Sweden
The police issues a yearly list of areas like Jordbro, dividing them into ‘vulnerable’, ‘especially vulnerable’ and ‘at-risk areas’ – some 60 districts. It’s a list based on qualitative measures. These are areas marked by high crime, by an unwillingness of residents to partake in criminal processes, and by the fact that criminal entities compete with the state for local authority.
But the political scientist and writer Peter Santesson has made a remarkable finding – which has since been confirmed by other researchers – when he was putting together a list of areas in Sweden
where the share of non-citizens is higher than 30 per cent. After clearing his list of areas near the border and with student residences, he noticed that his quantitative index perfectly overlapped with the police’s list of vulnerable areas.
In other words, variables such as integration measures, school quality and police resources may vary across different districts, but the number of citizens in an area is closely linked to lawlessness and gang rule. That is bad news for a country which has accepted more refugees per capita in recent years than any other nation in Europe, and which has placed high hopes in finding effective tools for integration. Twenty per cent of Sweden’s population is foreign born, and this share has increased at a rapid pace. The equivalent was 11 per cent as recently as in 2000.
According to a 2018 study by the criminologist Amir Rostami, a majority of those involved in organised crime are either first or second-generation immigrants. Dr Rostami identified 15,000 individuals involved in organised crime – a staggering number for a country with 10 million inhabitants.
It is these criminals and their organised gangs that are driving Sweden’s epidemic of gun violence and bombings. According to a recent study by the Swedish National Council for Crime Prevention, a government agency, Sweden now has the worst rates of deadly gun violence out of almost two dozen European countries surveyed, with four deaths per million inhabitants, compared to the European average of 1.6.
And Sweden’s new culture of bombings has no equivalent in the west. There have been over 110 incidents involving explosives in Sweden this year. That’s why Germany’s biggest newspaper, Bild, recently dubbed Sweden ‘Europe’s most dangerous country’. It’s also why Swedes repeatedly cite crime as their top concern in opinion polls. Ninety per cent of respondents in a recent survey by Gothenburg University said that they favoured tougher penalties for gang crime.

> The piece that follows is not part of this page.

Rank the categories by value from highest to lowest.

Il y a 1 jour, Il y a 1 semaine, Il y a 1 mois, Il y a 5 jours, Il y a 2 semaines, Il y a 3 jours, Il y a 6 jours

The current Social Democratic and Green government has indeed introduced stricter punishments, and proposed an array of new legislation, including wire-tapping of gang criminals before a crime is suspected.
But there is a long road ahead, and the territory is unchartered as Sweden comes to terms with its hardened gang criminals. As Einár rapped: ‘With guns we come round, send you underground.’ The track was called ‘Welcome to Sweden’.